L'unique mission de M. Cottarelli devrait donc être de mener le pays à de nouvelles élections, dans un climat qui s'annonce électrique.

"Destitution"

"Après ce soir, il est vraiment difficile de croire dans les lois et les institutions de l'Etat", a fait valoir M. Di Maio, dont le parti avait obtenu plus de 32% des voix lors des législatives de mars. "D'accord, retournons aux urnes. Mais si j'obtiens 40% et que je reviens au Quirinal avec Savona, cela changera quelque chose?"

Très amer, il a annoncé sa volonté de mettre le chef de l'Etat en accusation devant le Parlement, pour obtenir sa destitution.

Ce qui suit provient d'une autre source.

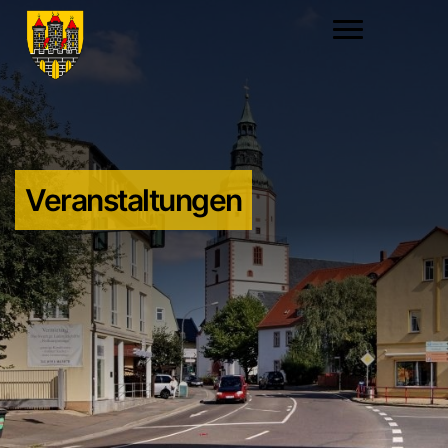
Veranstaltungen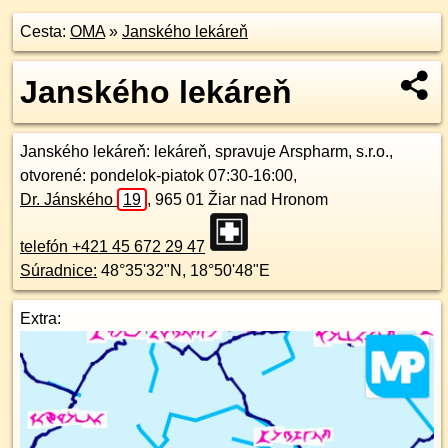
Cesta:
OMA
»
Janského lekáreň
Janského lekáreň
Janského lekáreň
: lekáreň, spravuje Arspharm, s.r.o.,
otvorené: pondelok-piatok 07:30-16:00,
Dr. Jánského
19
,
965 01
Žiar nad Hronom
telefón +421 45 672 29 47
Súradnice:
48°35'32"N
,
18°50'48"E
Extra: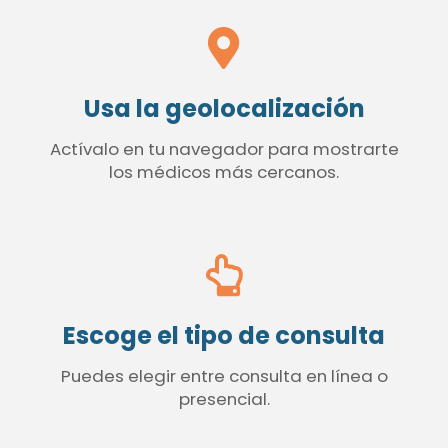
Usa la geolocalización
Actívalo en tu navegador para mostrarte
los médicos más cercanos.
Escoge el tipo de consulta
Puedes elegir entre consulta en línea o
presencial.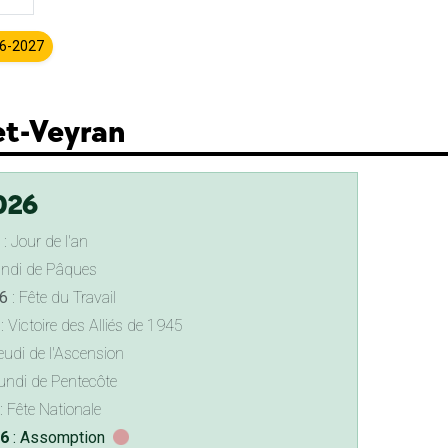
26-2027
et-Veyran
026
: Jour de l'an
undi de Pâques
6
: Fête du Travail
: Victoire des Alliés de 1945
eudi de l'Ascension
undi de Pentecôte
: Fête Nationale
26
: Assomption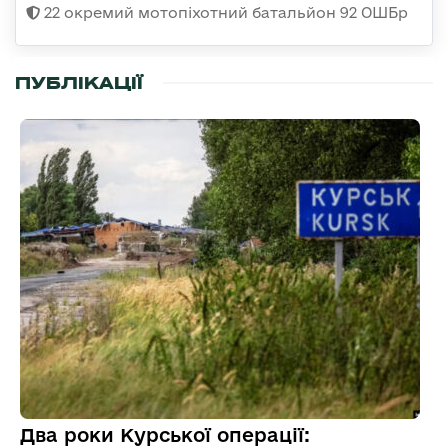
22 окремий мотопіхотний батальйон 92 ОШБр
ПУБЛІКАЦІЇ
Два роки Курської операції: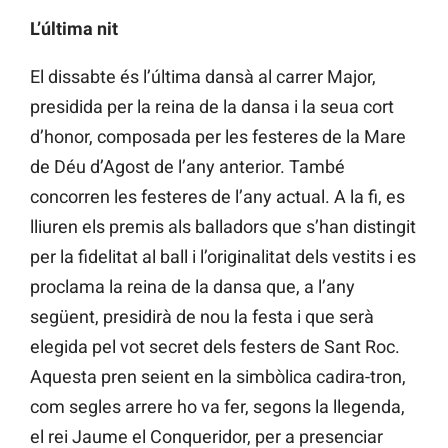
L’última nit
El dissabte és l’última dansà al carrer Major,
presidida per la reina de la dansa i la seua cort
d’honor, composada per les festeres de la Mare
de Déu d’Agost de l’any anterior. També
concorren les festeres de l’any actual. A la fi, es
lliuren els premis als balladors que s’han distingit
per la fidelitat al ball i l’originalitat dels vestits i es
proclama la reina de la dansa que, a l’any
següent, presidirà de nou la festa i que serà
elegida pel vot secret dels festers de Sant Roc.
Aquesta pren seient en la simbòlica cadira-tron,
com segles arrere ho va fer, segons la llegenda,
el rei Jaume el Conqueridor, per a presenciar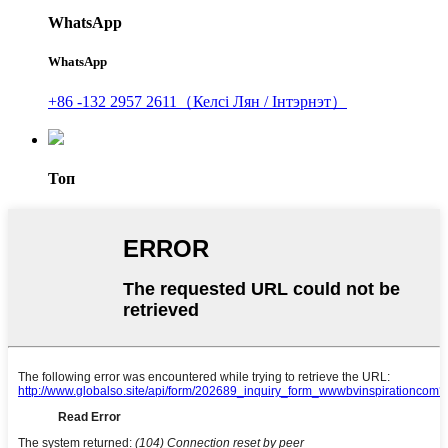
WhatsApp
WhatsApp
+86 -132 2957 2611（Келсі Лян / Інтэрнэт）
Топ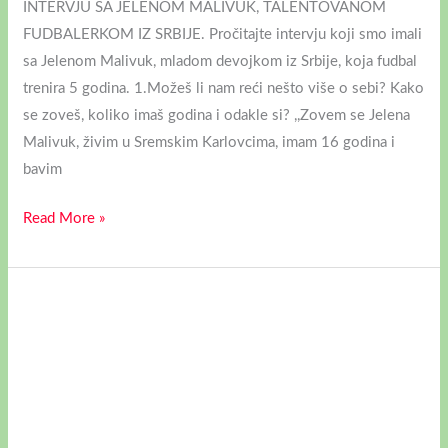
INTERVJU SA JELENOM MALIVUK, TALENTOVANOM
FUDBALERKOM IZ SRBIJE. Pročitajte intervju koji smo imali
sa Jelenom Malivuk, mladom devojkom iz Srbije, koja fudbal
trenira 5 godina. 1.Možeš li nam reći nešto više o sebi? Kako
se zoveš, koliko imaš godina i odakle si? ,,Zovem se Jelena
Malivuk, živim u Sremskim Karlovcima, imam 16 godina i
bavim
Read More »
INTERVJU
SA
ANDRIJANOM
NIKOLIĆ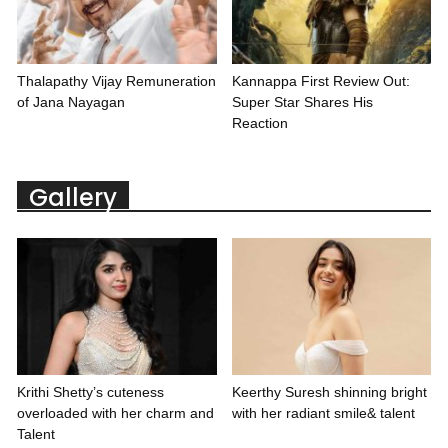
Thalapathy Vijay Remuneration
Kannappa First Review Out:
of Jana Nayagan
Super Star Shares His
Reaction
Gallery
Krithi Shetty’s cuteness
Keerthy Suresh shinning bright
overloaded with her charm and
with her radiant smile& talent
Talent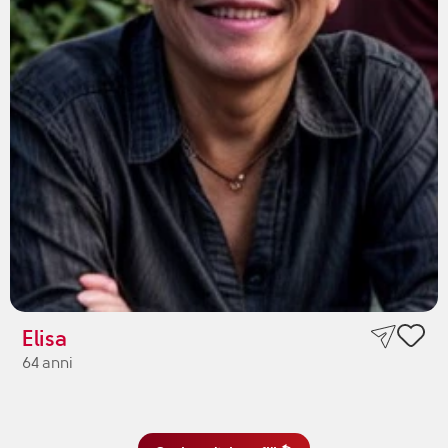
Elisa
64 anni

Mais la Constitution ne permet de le faire qu'en cas de "haute trahison" ou "atteinte à la Constitution".

M. Salvini ne s'est pas prononcé sur cette éventuelle procédure et s'est en revanche résolument tourné vers les prochaines élections: "Voter servira dix fois plus la prochaine fois. Ce sera un référendum: on gagne ou on meurt".

Le chef de la Ligue est en pleine ascension: après avoir obtenu 17% aux dernières législatives, il est actuellement autour de 25% d'intentions de vote dans les sondages. Mais pour remporter les élections, il devra renouer avec ses alliés de droite et d'extrême droite, qui ont vivement critiqué le programme négocié avec le M5S.

Et dimanche soir, Silvio Berlusconi s'est rangé du côté de M. Mattarella: "Dans les circonstances actuelles, le premier devoir de tous est de défendre l'épargne des Italiens, en protégeant les familles et les entreprises de notre pays", a expliqué le vieux milliardaire dans un communiqué.

La présidente du Sénat, Maria Elisabetta Alberti Caselatti, a rappelé que de nouvelles élections ne changeraient pas forcément la donne: "Si nous retournons voter maintenant avec la même loi électorale, nous nous retrouverons dans les mêmes difficultés qu'aujourd'hui".